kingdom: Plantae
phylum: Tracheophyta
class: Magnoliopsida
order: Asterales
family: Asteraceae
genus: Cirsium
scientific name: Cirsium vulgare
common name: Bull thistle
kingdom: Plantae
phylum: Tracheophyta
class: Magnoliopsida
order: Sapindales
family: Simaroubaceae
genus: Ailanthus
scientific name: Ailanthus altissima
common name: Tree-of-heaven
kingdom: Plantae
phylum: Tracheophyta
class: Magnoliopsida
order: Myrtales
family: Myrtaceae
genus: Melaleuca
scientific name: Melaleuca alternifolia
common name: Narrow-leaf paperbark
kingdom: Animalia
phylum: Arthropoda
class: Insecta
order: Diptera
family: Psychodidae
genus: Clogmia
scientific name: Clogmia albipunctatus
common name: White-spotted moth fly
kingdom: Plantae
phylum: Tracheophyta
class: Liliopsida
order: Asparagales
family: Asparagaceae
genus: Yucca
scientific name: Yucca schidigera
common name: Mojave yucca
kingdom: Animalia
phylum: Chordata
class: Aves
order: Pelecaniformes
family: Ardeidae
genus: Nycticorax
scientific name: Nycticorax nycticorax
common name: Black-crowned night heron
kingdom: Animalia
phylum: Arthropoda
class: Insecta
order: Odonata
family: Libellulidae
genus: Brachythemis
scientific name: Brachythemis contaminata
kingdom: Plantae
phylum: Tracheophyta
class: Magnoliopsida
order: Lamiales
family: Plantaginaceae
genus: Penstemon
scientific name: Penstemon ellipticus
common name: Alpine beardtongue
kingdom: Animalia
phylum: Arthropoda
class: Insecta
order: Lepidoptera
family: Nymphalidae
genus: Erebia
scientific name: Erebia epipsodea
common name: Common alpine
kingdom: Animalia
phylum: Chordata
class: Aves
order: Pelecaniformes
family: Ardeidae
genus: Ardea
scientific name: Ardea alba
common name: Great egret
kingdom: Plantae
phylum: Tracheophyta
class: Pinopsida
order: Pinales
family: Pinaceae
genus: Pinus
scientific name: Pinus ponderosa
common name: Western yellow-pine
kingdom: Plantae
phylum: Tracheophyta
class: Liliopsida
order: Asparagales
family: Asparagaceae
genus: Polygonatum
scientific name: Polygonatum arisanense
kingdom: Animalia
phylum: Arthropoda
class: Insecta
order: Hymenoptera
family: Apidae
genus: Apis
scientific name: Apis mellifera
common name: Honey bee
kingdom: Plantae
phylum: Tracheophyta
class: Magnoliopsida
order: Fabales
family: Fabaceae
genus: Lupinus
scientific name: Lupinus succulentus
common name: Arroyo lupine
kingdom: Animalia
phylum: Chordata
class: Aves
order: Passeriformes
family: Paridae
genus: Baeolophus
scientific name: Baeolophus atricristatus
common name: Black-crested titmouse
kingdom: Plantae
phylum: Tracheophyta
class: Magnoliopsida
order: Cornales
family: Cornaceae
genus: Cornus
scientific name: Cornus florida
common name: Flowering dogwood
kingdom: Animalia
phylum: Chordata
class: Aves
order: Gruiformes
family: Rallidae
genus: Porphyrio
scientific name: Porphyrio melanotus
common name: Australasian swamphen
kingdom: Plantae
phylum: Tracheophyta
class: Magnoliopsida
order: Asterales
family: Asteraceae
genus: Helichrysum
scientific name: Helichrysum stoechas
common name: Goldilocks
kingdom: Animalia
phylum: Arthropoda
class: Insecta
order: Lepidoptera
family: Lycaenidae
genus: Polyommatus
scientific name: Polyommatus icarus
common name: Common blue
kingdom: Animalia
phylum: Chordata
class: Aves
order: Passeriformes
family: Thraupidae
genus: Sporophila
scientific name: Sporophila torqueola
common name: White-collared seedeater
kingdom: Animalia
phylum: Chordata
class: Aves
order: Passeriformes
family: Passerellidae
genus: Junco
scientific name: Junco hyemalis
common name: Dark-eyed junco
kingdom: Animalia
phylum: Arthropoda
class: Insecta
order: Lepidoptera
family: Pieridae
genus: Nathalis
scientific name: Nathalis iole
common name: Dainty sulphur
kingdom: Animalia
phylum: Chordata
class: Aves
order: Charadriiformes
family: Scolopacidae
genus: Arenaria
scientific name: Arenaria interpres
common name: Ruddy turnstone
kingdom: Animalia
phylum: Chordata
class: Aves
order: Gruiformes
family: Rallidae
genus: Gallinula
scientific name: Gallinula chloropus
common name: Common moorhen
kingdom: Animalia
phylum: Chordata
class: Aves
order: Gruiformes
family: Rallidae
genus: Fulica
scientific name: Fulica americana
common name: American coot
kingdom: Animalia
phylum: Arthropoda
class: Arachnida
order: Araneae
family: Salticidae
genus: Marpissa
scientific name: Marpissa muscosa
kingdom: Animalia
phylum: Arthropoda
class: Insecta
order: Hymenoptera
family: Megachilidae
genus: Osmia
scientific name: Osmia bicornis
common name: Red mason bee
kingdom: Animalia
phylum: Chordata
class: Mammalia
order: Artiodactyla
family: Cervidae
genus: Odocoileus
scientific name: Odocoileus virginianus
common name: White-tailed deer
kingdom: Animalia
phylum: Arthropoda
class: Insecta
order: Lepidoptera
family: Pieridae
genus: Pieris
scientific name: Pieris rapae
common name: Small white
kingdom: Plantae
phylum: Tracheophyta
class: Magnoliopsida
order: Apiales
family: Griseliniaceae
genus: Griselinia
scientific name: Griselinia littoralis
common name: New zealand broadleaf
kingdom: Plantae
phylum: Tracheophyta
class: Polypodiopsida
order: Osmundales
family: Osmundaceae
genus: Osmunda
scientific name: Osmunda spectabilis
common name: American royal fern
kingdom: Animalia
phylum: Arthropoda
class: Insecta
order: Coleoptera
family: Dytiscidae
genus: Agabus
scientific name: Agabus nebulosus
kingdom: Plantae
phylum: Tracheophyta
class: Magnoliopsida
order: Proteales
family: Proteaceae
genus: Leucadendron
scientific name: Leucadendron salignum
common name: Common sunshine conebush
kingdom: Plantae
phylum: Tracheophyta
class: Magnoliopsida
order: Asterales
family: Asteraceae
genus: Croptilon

**SHORT PROBLEM**. Reproduce every line of the records above word for word, in the same order, with no changes.

**SOLUTION**.
kingdom: Plantae
phylum: Tracheophyta
class: Magnoliopsida
order: Asterales
family: Asteraceae
genus: Cirsium
scientific name: Cirsium vulgare
common name: Bull thistle
kingdom: Plantae
phylum: Tracheophyta
class: Magnoliopsida
order: Sapindales
family: Simaroubaceae
genus: Ailanthus
scientific name: Ailanthus altissima
common name: Tree-of-heaven
kingdom: Plantae
phylum: Tracheophyta
class: Magnoliopsida
order: Myrtales
family: Myrtaceae
genus: Melaleuca
scientific name: Melaleuca alternifolia
common name: Narrow-leaf paperbark
kingdom: Animalia
phylum: Arthropoda
class: Insecta
order: Diptera
family: Psychodidae
genus: Clogmia
scientific name: Clogmia albipunctatus
common name: White-spotted moth fly
kingdom: Plantae
phylum: Tracheophyta
class: Liliopsida
order: Asparagales
family: Asparagaceae
genus: Yucca
scientific name: Yucca schidigera
common name: Mojave yucca
kingdom: Animalia
phylum: Chordata
class: Aves
order: Pelecaniformes
family: Ardeidae
genus: Nycticorax
scientific name: Nycticorax nycticorax
common name: Black-crowned night heron
kingdom: Animalia
phylum: Arthropoda
class: Insecta
order: Odonata
family: Libellulidae
genus: Brachythemis
scientific name: Brachythemis contaminata
kingdom: Plantae
phylum: Tracheophyta
class: Magnoliopsida
order: Lamiales
family: Plantaginaceae
genus: Penstemon
scientific name: Penstemon ellipticus
common name: Alpine beardtongue
kingdom: Animalia
phylum: Arthropoda
class: Insecta
order: Lepidoptera
family: Nymphalidae
genus: Erebia
scientific name: Erebia epipsodea
common name: Common alpine
kingdom: Animalia
phylum: Chordata
class: Aves
order: Pelecaniformes
family: Ardeidae
genus: Ardea
scientific name: Ardea alba
common name: Great egret
kingdom: Plantae
phylum: Tracheophyta
class: Pinopsida
order: Pinales
family: Pinaceae
genus: Pinus
scientific name: Pinus ponderosa
common name: Western yellow-pine
kingdom: Plantae
phylum: Tracheophyta
class: Liliopsida
order: Asparagales
family: Asparagaceae
genus: Polygonatum
scientific name: Polygonatum arisanense
kingdom: Animalia
phylum: Arthropoda
class: Insecta
order: Hymenoptera
family: Apidae
genus: Apis
scientific name: Apis mellifera
common name: Honey bee
kingdom: Plantae
phylum: Tracheophyta
class: Magnoliopsida
order: Fabales
family: Fabaceae
genus: Lupinus
scientific name: Lupinus succulentus
common name: Arroyo lupine
kingdom: Animalia
phylum: Chordata
class: Aves
order: Passeriformes
family: Paridae
genus: Baeolophus
scientific name: Baeolophus atricristatus
common name: Black-crested titmouse
kingdom: Plantae
phylum: Tracheophyta
class: Magnoliopsida
order: Cornales
family: Cornaceae
genus: Cornus
scientific name: Cornus florida
common name: Flowering dogwood
kingdom: Animalia
phylum: Chordata
class: Aves
order: Gruiformes
family: Rallidae
genus: Porphyrio
scientific name: Porphyrio melanotus
common name: Australasian swamphen
kingdom: Plantae
phylum: Tracheophyta
class: Magnoliopsida
order: Asterales
family: Asteraceae
genus: Helichrysum
scientific name: Helichrysum stoechas
common name: Goldilocks
kingdom: Animalia
phylum: Arthropoda
class: Insecta
order: Lepidoptera
family: Lycaenidae
genus: Polyommatus
scientific name: Polyommatus icarus
common name: Common blue
kingdom: Animalia
phylum: Chordata
class: Aves
order: Passeriformes
family: Thraupidae
genus: Sporophila
scientific name: Sporophila torqueola
common name: White-collared seedeater
kingdom: Animalia
phylum: Chordata
class: Aves
order: Passeriformes
family: Passerellidae
genus: Junco
scientific name: Junco hyemalis
common name: Dark-eyed junco
kingdom: Animalia
phylum: Arthropoda
class: Insecta
order: Lepidoptera
family: Pieridae
genus: Nathalis
scientific name: Nathalis iole
common name: Dainty sulphur
kingdom: Animalia
phylum: Chordata
class: Aves
order: Charadriiformes
family: Scolopacidae
genus: Arenaria
scientific name: Arenaria interpres
common name: Ruddy turnstone
kingdom: Animalia
phylum: Chordata
class: Aves
order: Gruiformes
family: Rallidae
genus: Gallinula
scientific name: Gallinula chloropus
common name: Common moorhen
kingdom: Animalia
phylum: Chordata
class: Aves
order: Gruiformes
family: Rallidae
genus: Fulica
scientific name: Fulica americana
common name: American coot
kingdom: Animalia
phylum: Arthropoda
class: Arachnida
order: Araneae
family: Salticidae
genus: Marpissa
scientific name: Marpissa muscosa
kingdom: Animalia
phylum: Arthropoda
class: Insecta
order: Hymenoptera
family: Megachilidae
genus: Osmia
scientific name: Osmia bicornis
common name: Red mason bee
kingdom: Animalia
phylum: Chordata
class: Mammalia
order: Artiodactyla
family: Cervidae
genus: Odocoileus
scientific name: Odocoileus virginianus
common name: White-tailed deer
kingdom: Animalia
phylum: Arthropoda
class: Insecta
order: Lepidoptera
family: Pieridae
genus: Pieris
scientific name: Pieris rapae
common name: Small white
kingdom: Plantae
phylum: Tracheophyta
class: Magnoliopsida
order: Apiales
family: Griseliniaceae
genus: Griselinia
scientific name: Griselinia littoralis
common name: New zealand broadleaf
kingdom: Plantae
phylum: Tracheophyta
class: Polypodiopsida
order: Osmundales
family: Osmundaceae
genus: Osmunda
scientific name: Osmunda spectabilis
common name: American royal fern
kingdom: Animalia
phylum: Arthropoda
class: Insecta
order: Coleoptera
family: Dytiscidae
genus: Agabus
scientific name: Agabus nebulosus
kingdom: Plantae
phylum: Tracheophyta
class: Magnoliopsida
order: Proteales
family: Proteaceae
genus: Leucadendron
scientific name: Leucadendron salignum
common name: Common sunshine conebush
kingdom: Plantae
phylum: Tracheophyta
class: Magnoliopsida
order: Asterales
family: Asteraceae
genus: Croptilon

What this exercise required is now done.